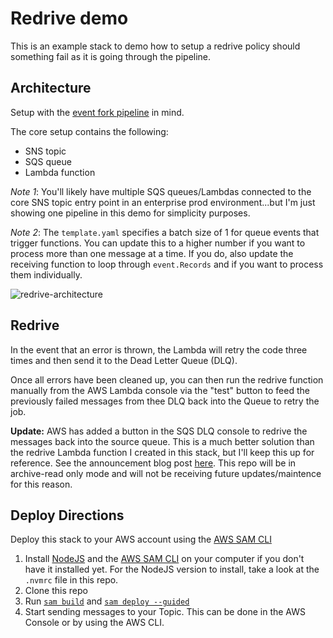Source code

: # Redrive demo
This is an example stack to demo how to setup a redrive policy should something fail as it is going through the pipeline.

## Architecture
Setup with the [event fork pipeline](https://aws.amazon.com/blogs/compute/enriching-event-driven-architectures-with-aws-event-fork-pipelines/) in mind.

The core setup contains the following:
  - SNS topic
  - SQS queue
  - Lambda function

*Note 1*: You'll likely have multiple SQS queues/Lambdas connected to the core SNS topic entry point in an enterprise prod environment...but I'm just showing one pipeline in this demo for simplicity purposes.

*Note 2*: The `template.yaml` specifies a batch size of 1 for queue events that trigger functions. You can update this to a higher number if you want to process more than one message at a time. If you do, also update the receiving function to loop through `event.Records` and if you want to process them individually.

![redrive-architecture](https://user-images.githubusercontent.com/12616554/156620986-b47945c8-408b-4b3c-859d-1fb8f6e24a39.png)

## Redrive
In the event that an error is thrown, the Lambda will retry the code three times and then send it to the Dead Letter Queue (DLQ).

Once all errors have been cleaned up, you can then run the redrive function manually from the AWS Lambda console via the "test" button to feed the previously failed messages from thee DLQ back into the Queue to retry the job.

**Update:** AWS has added a button in the SQS DLQ console to redrive the messages back into the source queue. This is a much better solution than the redrive Lambda function I created in this stack, but I'll keep this up for reference. See the announcement blog post [here](https://aws.amazon.com/blogs/compute/introducing-amazon-simple-queue-service-dead-letter-queue-redrive-to-source-queues/). This repo will be in archive-read only mode and will not be receiving future updates/maintence for this reason.

## Deploy Directions
Deploy this stack to your AWS account using the [AWS SAM CLI](https://docs.aws.amazon.com/serverless-application-model/latest/developerguide/serverless-getting-started.html)

1. Install [NodeJS](https://nodejs.org/en/) and the [AWS SAM CLI](https://docs.aws.amazon.com/serverless-application-model/latest/developerguide/serverless-getting-started.html) on your computer if you don't have it installed yet. For the NodeJS version to install, take a look at the `.nvmrc` file in this repo.
2. Clone this repo
3. Run [`sam build`](https://docs.aws.amazon.com/serverless-application-model/latest/developerguide/sam-cli-command-reference-sam-build.html) and [`sam deploy --guided`](https://docs.aws.amazon.com/serverless-application-model/latest/developerguide/sam-cli-command-reference-sam-deploy.html)
4. Start sending messages to your Topic. This can be done in the AWS Console or by using the AWS CLI.
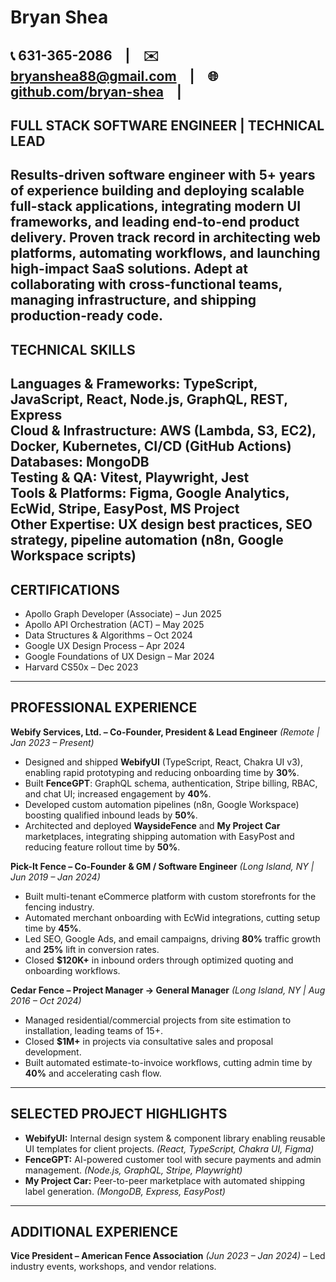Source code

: # **Bryan Shea**

📞 631-365-2086 | ✉️ [bryanshea88@gmail.com](mailto:bryanshea88@gmail.com) | 🌐 [github.com/bryan-shea](http://github.com/bryan-shea) |  
---

## **FULL STACK SOFTWARE ENGINEER | TECHNICAL LEAD**

Results-driven software engineer with 5+ years of experience building and deploying scalable full-stack applications, integrating modern UI frameworks, and leading end-to-end product delivery. Proven track record in architecting web platforms, automating workflows, and launching high-impact SaaS solutions. Adept at collaborating with cross-functional teams, managing infrastructure, and shipping production-ready code.  
---

## **TECHNICAL SKILLS**

**Languages & Frameworks:** TypeScript, JavaScript, React, Node.js, GraphQL, REST, Express  
**Cloud & Infrastructure:** AWS (Lambda, S3, EC2), Docker, Kubernetes, CI/CD (GitHub Actions)  
**Databases:** MongoDB  
**Testing & QA:** Vitest, Playwright, Jest  
**Tools & Platforms:** Figma, Google Analytics, EcWid, Stripe, EasyPost, MS Project  
**Other Expertise:** UX design best practices, SEO strategy, pipeline automation (n8n, Google Workspace scripts)  
---

## **CERTIFICATIONS**

- Apollo Graph Developer (Associate) – Jun 2025  
- Apollo API Orchestration (ACT) – May 2025  
- Data Structures & Algorithms – Oct 2024  
- Google UX Design Process – Apr 2024  
- Google Foundations of UX Design – Mar 2024  
- Harvard CS50x – Dec 2023

---

## **PROFESSIONAL EXPERIENCE**

**Webify Services, Ltd. – Co-Founder, President & Lead Engineer** *(Remote | Jan 2023 – Present)*

- Designed and shipped **WebifyUI** (TypeScript, React, Chakra UI v3), enabling rapid prototyping and reducing onboarding time by **30%**.  
- Built **FenceGPT**: GraphQL schema, authentication, Stripe billing, RBAC, and chat UI; increased engagement by **40%**.  
- Developed custom automation pipelines (n8n, Google Workspace) boosting qualified inbound leads by **50%**.  
- Architected and deployed **WaysideFence** and **My Project Car** marketplaces, integrating shipping automation with EasyPost and reducing feature rollout time by **50%**.

**Pick-It Fence – Co-Founder & GM / Software Engineer** *(Long Island, NY | Jun 2019 – Jan 2024\)*

- Built multi-tenant eCommerce platform with custom storefronts for the fencing industry.  
- Automated merchant onboarding with EcWid integrations, cutting setup time by **45%**.  
- Led SEO, Google Ads, and email campaigns, driving **80%** traffic growth and **25%** lift in conversion rates.  
- Closed **$120K+** in inbound orders through optimized quoting and onboarding workflows.

**Cedar Fence – Project Manager → General Manager** *(Long Island, NY | Aug 2016 – Oct 2024\)*

- Managed residential/commercial projects from site estimation to installation, leading teams of 15+.  
- Closed **$1M+** in projects via consultative sales and proposal development.  
- Built automated estimate-to-invoice workflows, cutting admin time by **40%** and accelerating cash flow.

---

## **SELECTED PROJECT HIGHLIGHTS**

- **WebifyUI:** Internal design system & component library enabling reusable UI templates for client projects. *(React, TypeScript, Chakra UI, Figma)*  
- **FenceGPT:** AI-powered customer tool with secure payments and admin management. *(Node.js, GraphQL, Stripe, Playwright)*  
- **My Project Car:** Peer-to-peer marketplace with automated shipping label generation. *(MongoDB, Express, EasyPost)*

---

## **ADDITIONAL EXPERIENCE**

**Vice President – American Fence Association** *(Jun 2023 – Jan 2024\)* – Led industry events, workshops, and vendor relations.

**Problem to solve:**
Output every line of the records as a JSON list of strings, one string per line, with blank lines left out. Leave the pictures out of the answer.

**Task output:**
[
  "Source code",
  ": # Redrive demo",
  "This is an example stack to demo how to setup a redrive policy should something fail as it is going through the pipeline.",
  "## Architecture",
  "Setup with the [event fork pipeline](https://aws.amazon.com/blogs/compute/enriching-event-driven-architectures-with-aws-event-fork-pipelines/) in mind.",
  "The core setup contains the following:",
  "  - SNS topic",
  "  - SQS queue",
  "  - Lambda function",
  "*Note 1*: You'll likely have multiple SQS queues/Lambdas connected to the core SNS topic entry point in an enterprise prod environment...but I'm just showing one pipeline in this demo for simplicity purposes.",
  "*Note 2*: The `template.yaml` specifies a batch size of 1 for queue events that trigger functions. You can update this to a higher number if you want to process more than one message at a time. If you do, also update the receiving function to loop through `event.Records` and if you want to process them individually.",
  "![redrive-architecture](https://user-images.githubusercontent.com/12616554/156620986-b47945c8-408b-4b3c-859d-1fb8f6e24a39.png)",
  "## Redrive",
  "In the event that an error is thrown, the Lambda will retry the code three times and then send it to the Dead Letter Queue (DLQ).",
  "Once all errors have been cleaned up, you can then run the redrive function manually from the AWS Lambda console via the \"test\" button to feed the previously failed messages from thee DLQ back into the Queue to retry the job.",
  "**Update:** AWS has added a button in the SQS DLQ console to redrive the messages back into the source queue. This is a much better solution than the redrive Lambda function I created in this stack, but I'll keep this up for reference. See the announcement blog post [here](https://aws.amazon.com/blogs/compute/introducing-amazon-simple-queue-service-dead-letter-queue-redrive-to-source-queues/). This repo will be in archive-read only mode and will not be receiving future updates/maintence for this reason.",
  "## Deploy Directions",
  "Deploy this stack to your AWS account using the [AWS SAM CLI](https://docs.aws.amazon.com/serverless-application-model/latest/developerguide/serverless-getting-started.html)",
  "1. Install [NodeJS](https://nodejs.org/en/) and the [AWS SAM CLI](https://docs.aws.amazon.com/serverless-application-model/latest/developerguide/serverless-getting-started.html) on your computer if you don't have it installed yet. For the NodeJS version to install, take a look at the `.nvmrc` file in this repo.",
  "2. Clone this repo",
  "3. Run [`sam build`](https://docs.aws.amazon.com/serverless-application-model/latest/developerguide/sam-cli-command-reference-sam-build.html) and [`sam deploy --guided`](https://docs.aws.amazon.com/serverless-application-model/latest/developerguide/sam-cli-command-reference-sam-deploy.html)",
  "4. Start sending messages to your Topic. This can be done in the AWS Console or by using the AWS CLI.",
  "Source code",
  ": # **Bryan Shea**",
  "📞 631-365-2086 | ✉️ [bryanshea88@gmail.com](mailto:bryanshea88@gmail.com) | 🌐 [github.com/bryan-shea](http://github.com/bryan-shea) |  ",
  "---",
  "## **FULL STACK SOFTWARE ENGINEER | TECHNICAL LEAD**",
  "Results-driven software engineer with 5+ years of experience building and deploying scalable full-stack applications, integrating modern UI frameworks, and leading end-to-end product delivery. Proven track record in architecting web platforms, automating workflows, and launching high-impact SaaS solutions. Adept at collaborating with cross-functional teams, managing infrastructure, and shipping production-ready code.  ",
  "---",
  "## **TECHNICAL SKILLS**",
  "**Languages & Frameworks:** TypeScript, JavaScript, React, Node.js, GraphQL, REST, Express  ",
  "**Cloud & Infrastructure:** AWS (Lambda, S3, EC2), Docker, Kubernetes, CI/CD (GitHub Actions)  ",
  "**Databases:** MongoDB  ",
  "**Testing & QA:** Vitest, Playwright, Jest  ",
  "**Tools & Platforms:** Figma, Google Analytics, EcWid, Stripe, EasyPost, MS Project  ",
  "**Other Expertise:** UX design best practices, SEO strategy, pipeline automation (n8n, Google Workspace scripts)  ",
  "---",
  "## **CERTIFICATIONS**",
  "- Apollo Graph Developer (Associate) – Jun 2025  ",
  "- Apollo API Orchestration (ACT) – May 2025  ",
  "- Data Structures & Algorithms – Oct 2024  ",
  "- Google UX Design Process – Apr 2024  ",
  "- Google Foundations of UX Design – Mar 2024  ",
  "- Harvard CS50x – Dec 2023",
  "---",
  "## **PROFESSIONAL EXPERIENCE**",
  "**Webify Services, Ltd. – Co-Founder, President & Lead Engineer** *(Remote | Jan 2023 – Present)*",
  "- Designed and shipped **WebifyUI** (TypeScript, React, Chakra UI v3), enabling rapid prototyping and reducing onboarding time by **30%**.  ",
  "- Built **FenceGPT**: GraphQL schema, authentication, Stripe billing, RBAC, and chat UI; increased engagement by **40%**.  ",
  "- Developed custom automation pipelines (n8n, Google Workspace) boosting qualified inbound leads by **50%**.  ",
  "- Architected and deployed **WaysideFence** and **My Project Car** marketplaces, integrating shipping automation with EasyPost and reducing feature rollout time by **50%**.",
  "**Pick-It Fence – Co-Founder & GM / Software Engineer** *(Long Island, NY | Jun 2019 – Jan 2024\\)*",
  "- Built multi-tenant eCommerce platform with custom storefronts for the fencing industry.  ",
  "- Automated merchant onboarding with EcWid integrations, cutting setup time by **45%**.  ",
  "- Led SEO, Google Ads, and email campaigns, driving **80%** traffic growth and **25%** lift in conversion rates.  ",
  "- Closed **$120K+** in inbound orders through optimized quoting and onboarding workflows.",
  "**Cedar Fence – Project Manager → General Manager** *(Long Island, NY | Aug 2016 – Oct 2024\\)*",
  "- Managed residential/commercial projects from site estimation to installation, leading teams of 15+.  ",
  "- Closed **$1M+** in projects via consultative sales and proposal development.  ",
  "- Built automated estimate-to-invoice workflows, cutting admin time by **40%** and accelerating cash flow.",
  "---",
  "## **SELECTED PROJECT HIGHLIGHTS**",
  "- **WebifyUI:** Internal design system & component library enabling reusable UI templates for client projects. *(React, TypeScript, Chakra UI, Figma)*  ",
  "- **FenceGPT:** AI-powered customer tool with secure payments and admin management. *(Node.js, GraphQL, Stripe, Playwright)*  ",
  "- **My Project Car:** Peer-to-peer marketplace with automated shipping label generation. *(MongoDB, Express, EasyPost)*",
  "---",
  "## **ADDITIONAL EXPERIENCE**",
  "**Vice President – American Fence Association** *(Jun 2023 – Jan 2024\\)* – Led industry events, workshops, and vendor relations."
]